Please copy exactly the line containing "Comparison of PCR" and every line after it, through the last line of the records below, leaving out all pictures.

• **DATA RECORDS**
----

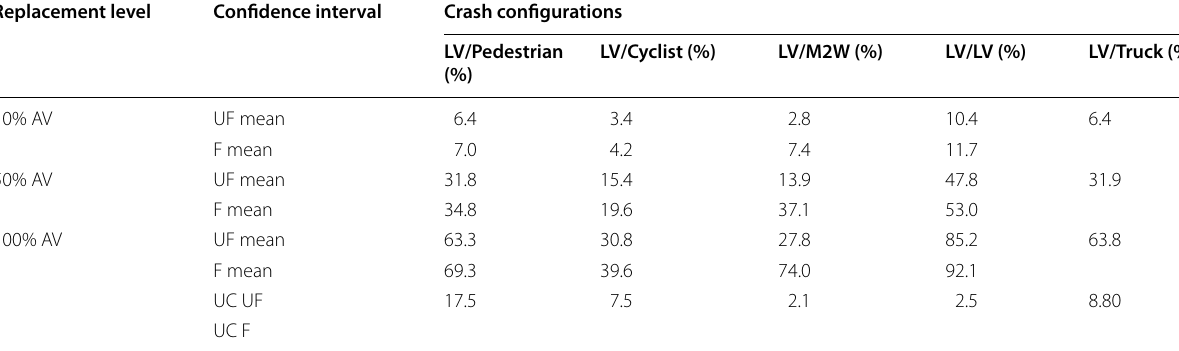
AV, Autonomous Vehicle; LV, Light Vehicle; M2W, Motorized-Two-Wheeler; UF, Unfavourable; F, Favourable; (here results are the same for F and UF); UC, Uncovered *% on 100% fatal crashes within each configuration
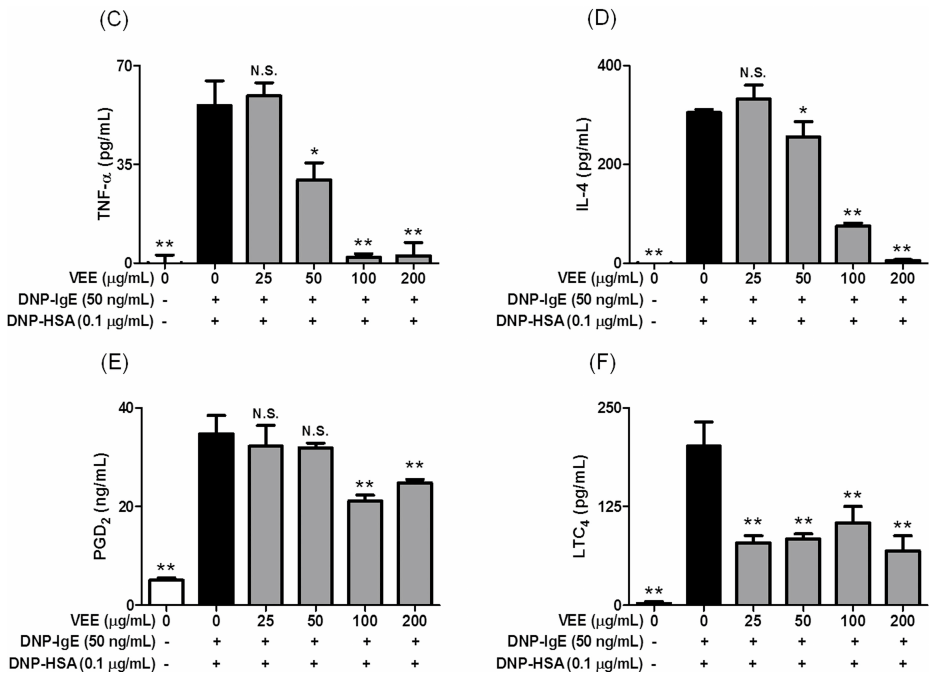
Figure 2. Effects of VEE on degranulation, inflammatory mediators and cell viability in IgE/Ag-activated RBL-2H3 cells. IgE-sensitized RBL-2H3 cells were preincubated with VEE (0–200 μ g/mL) for 1 h prior to antigenic challenge. β -Hexosaminidase activity, the amounts of IL-4, TNF- α , PGD 2 , and LTC 4 , and cell viability were determined as described in the Materials and Methods section. The data are expressed as the mean ± SD values of triple or octuplex determinations. N.S., not statistically significant; * p < 0.05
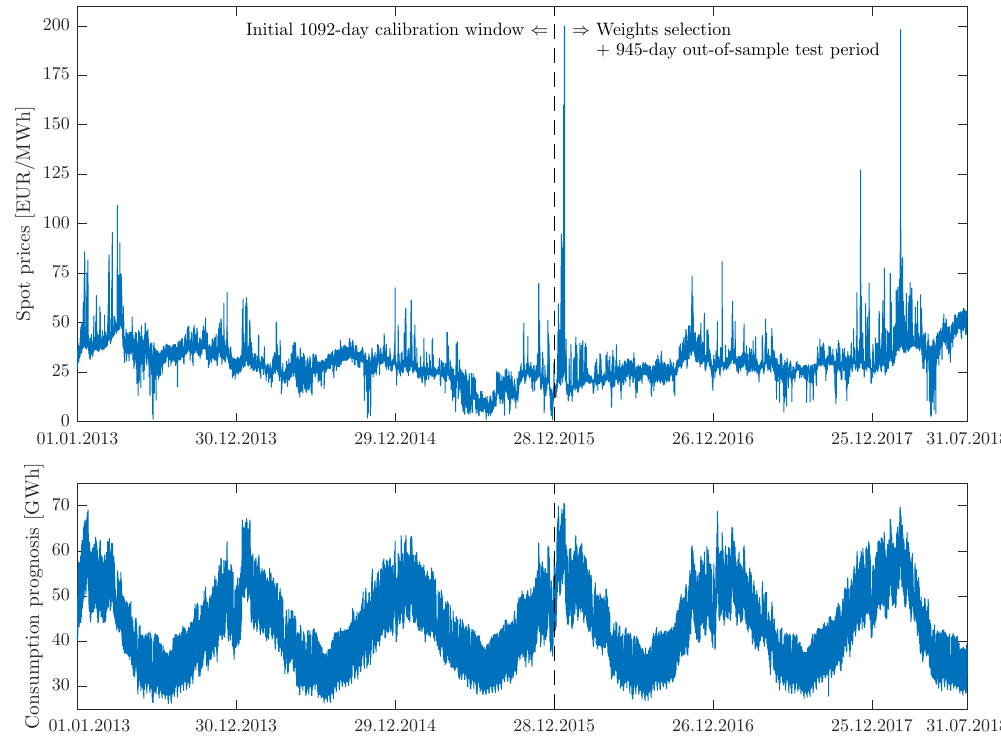
Figure 1. Nord Pool (NP) hourly system prices ( top ) and hourly consumption prognosis ( bottom ) from 1 January 2013 to 31 July 2018. The vertical dashed lines mark the end of the initial 1092-day calibration window (i.e., 1 January 2013–28 December 2015). Weights for the WAW approach (see Section 2.5) are selected based on price predictions for the following day (i.e., 29 December 2015 for the initial calibration windows) and the remaining observations constitute the 945-day out-of-sample test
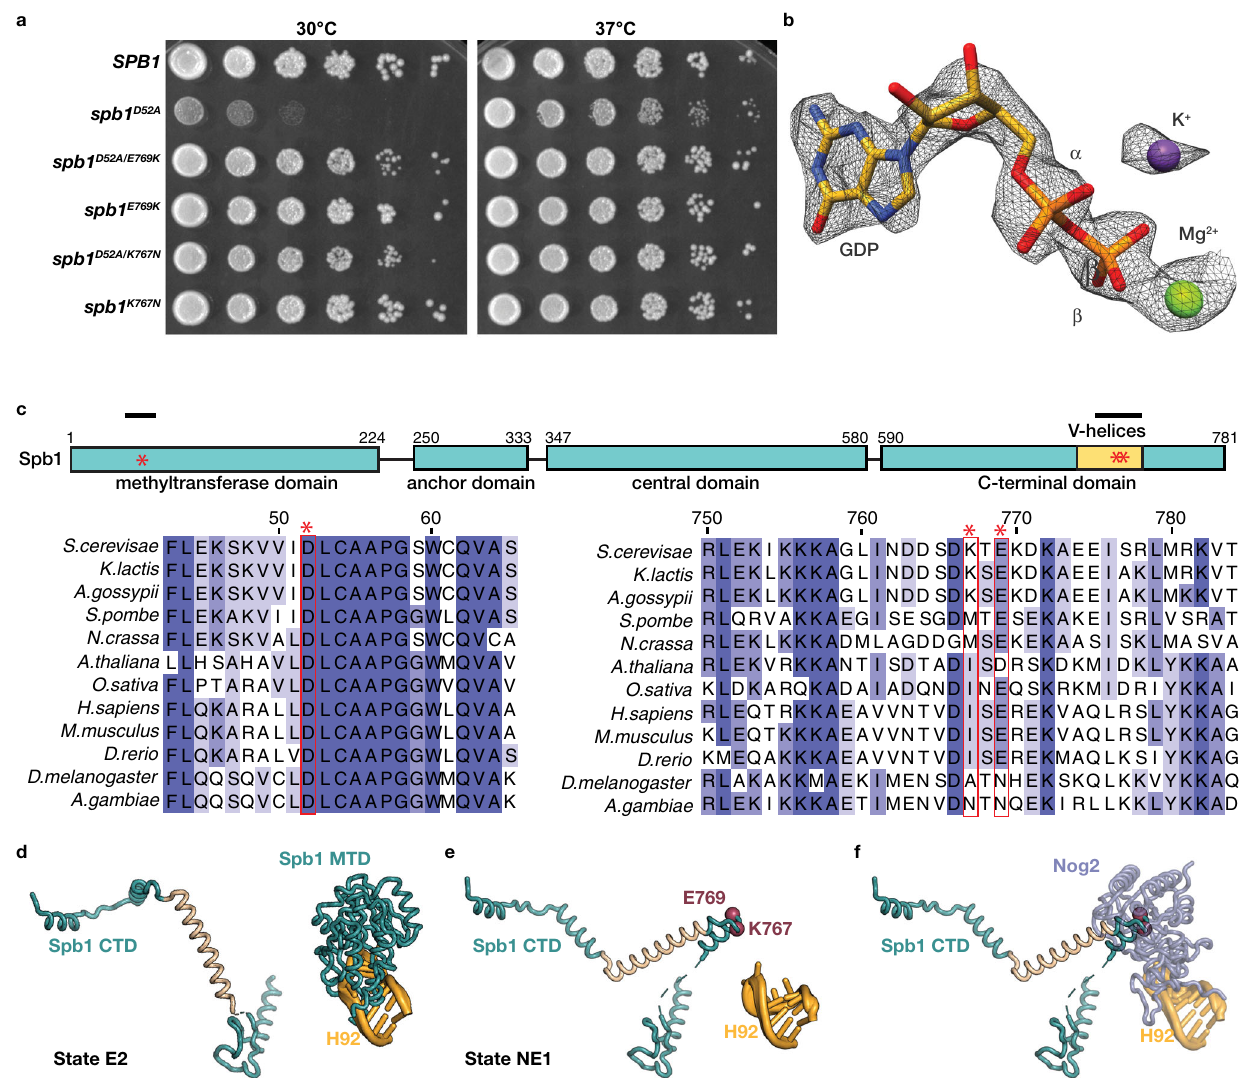
Fig.4 |SuppressormutationsintheC-terminaldomainofSpb1restoregrowth of spb1 D52A in the absence of G2922 methylation. a Spontaneous intragenic sup- pressorsof spb1 D52A rescue the slow growth phenotypeof spb1 D52A cells at30°Cbut do not in fl uence cell growth on their own. As previously reported, growth of spb1 D52A is restored at 37°C. b Map density in the Nog2 active site from Nog2 pre particles puri fi ed from the spb1 D52A/E769K strain, showing clear occupancy by GDP andindicatingthatnormal60Snucleoplasmicmaturationoccursinthepresenceof Nog2-GDP. c Domain schematic (top) of Spb1 showing the major segments of the protein as well as the position of D52 and of the suppressor mutations (red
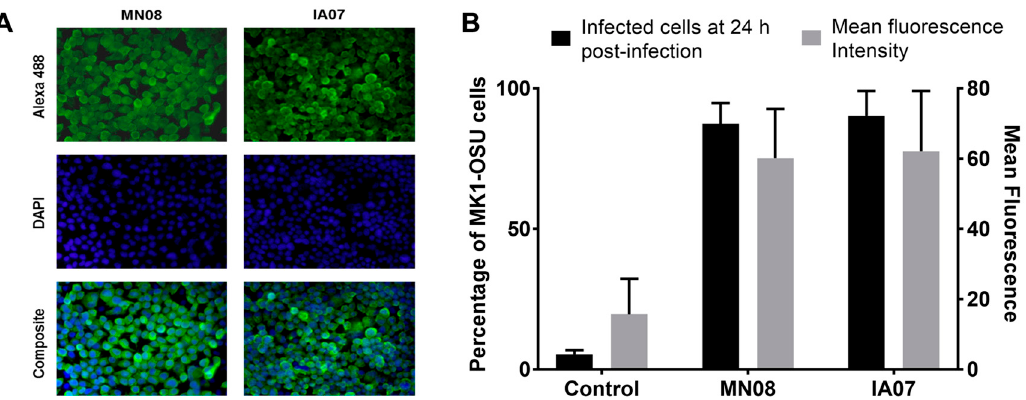
Figure 3. MK1-OSU cells infected with influenza A (MN08 and IA07) virus. ( A ) Cells were infected with MN08 or IA07 viruses at MOI of 0.01 and incubated for 24 h at 37 ◦ C and were fixed with 2% paraformaldehyde in PBS. The fixed cells were incubated with mouse anti-influenza A nucleoprotein and were stained with goat anti-mouse IgG-Alexa 488 (green color) for 1 h. Nuclei were stained using DAPI (blue color) and cells were washed with PBS and examined under an inverted Olympus AX70 fluorescent microscope at 20 × magnification. ( B ) Percentage of MK1-OSU cells infected with influenza A (MN08 and IA07) virus. MK1-OSU were infected at MOI of 0.01 and incubated for 24 h at 37 °C. Following incubation, cells were fixed and permeabilized using BD Cytofix/Cytoperm™. After blocking with 1% goat serum, cells were incubated with primary antibodies against the nucleoprotein of influenza A virus and were stained using goat anti-mouse IgG-Alexa 488. Percentage of cells and mean fluorescence intensity were measured using a FACSCalibur cytometer. Values represent the average for three experiments ± SE.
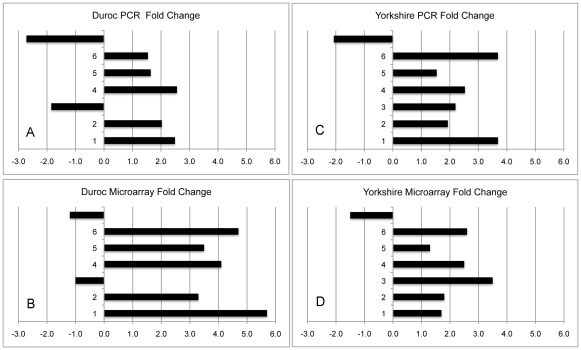
Comparison of PCR and microarray fold changes.Microarray fold changes were verified with qRT-PCR. The PCR fold changes for the genes listed in Table 1 in the Duroc breed (Panel A) are in substantial agreement with the microarray fold changes (Panel B). Similarly, the PCR fold changes in the Yorkshire breed (Panel C) demonstrate substantial agreement with the microarray fold changes (Panel D).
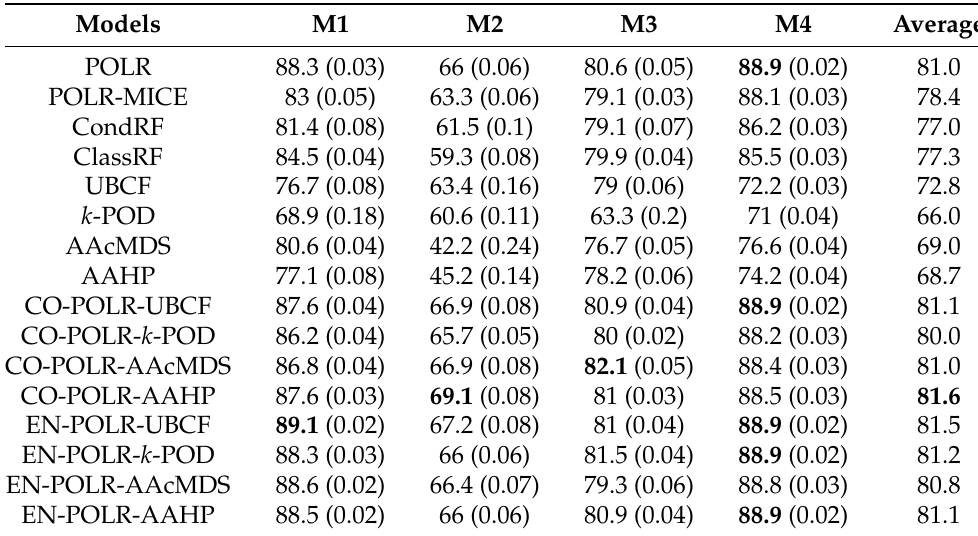
Table 3. Mean and standard deviation, in brackets, of accuracy (percentage) over 10 simulations of the classifiers for the different models of Scenario 1 and their average. The maximum value in each column appears in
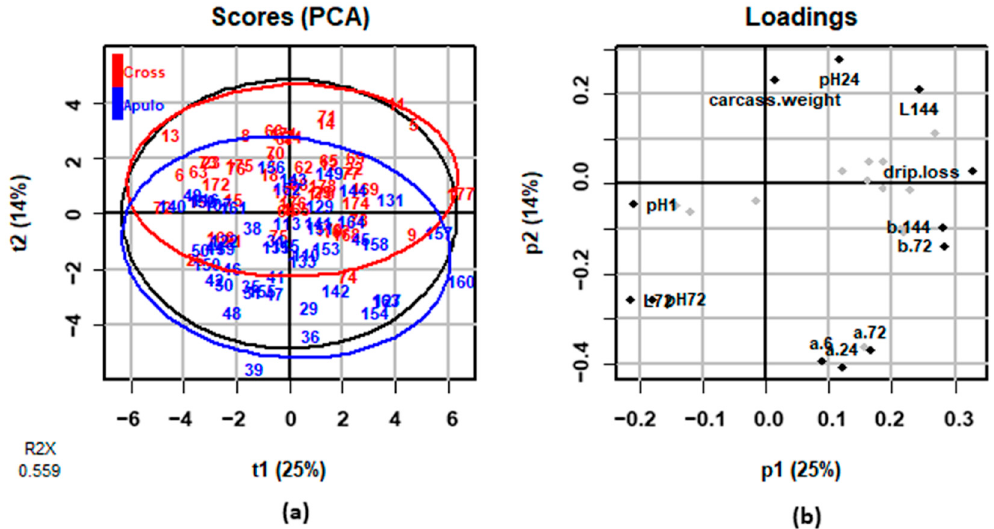
Figure 4. Results of principal components analysis (PCA) on the meat quality traits: ( a ) score plots for principal component 1 (t1) and principal component 2 (t2) of Apulo-Calabrese (blue) and crossbreeds (red) samples; ( b ) loadings plot with the weights of variables included in principal component 1 (p1) and principal component 2 (p2).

----

• **FINAL ANSWER**
Comparison of PCR and microarray fold changes.Microarray fold changes were verified with qRT-PCR. The PCR fold changes for the genes listed in Table 1 in the Duroc breed (Panel A) are in substantial agreement with the microarray fold changes (Panel B). Similarly, the PCR fold changes in the Yorkshire breed (Panel C) demonstrate substantial agreement with the microarray fold changes (Panel D).
Table 3. Mean and standard deviation, in brackets, of accuracy (percentage) over 10 simulations of the classifiers for the different models of Scenario 1 and their average. The maximum value in each column appears in
Figure 4. Results of principal components analysis (PCA) on the meat quality traits: ( a ) score plots for principal component 1 (t1) and principal component 2 (t2) of Apulo-Calabrese (blue) and crossbreeds (red) samples; ( b ) loadings plot with the weights of variables included in principal component 1 (p1) and principal component 2 (p2).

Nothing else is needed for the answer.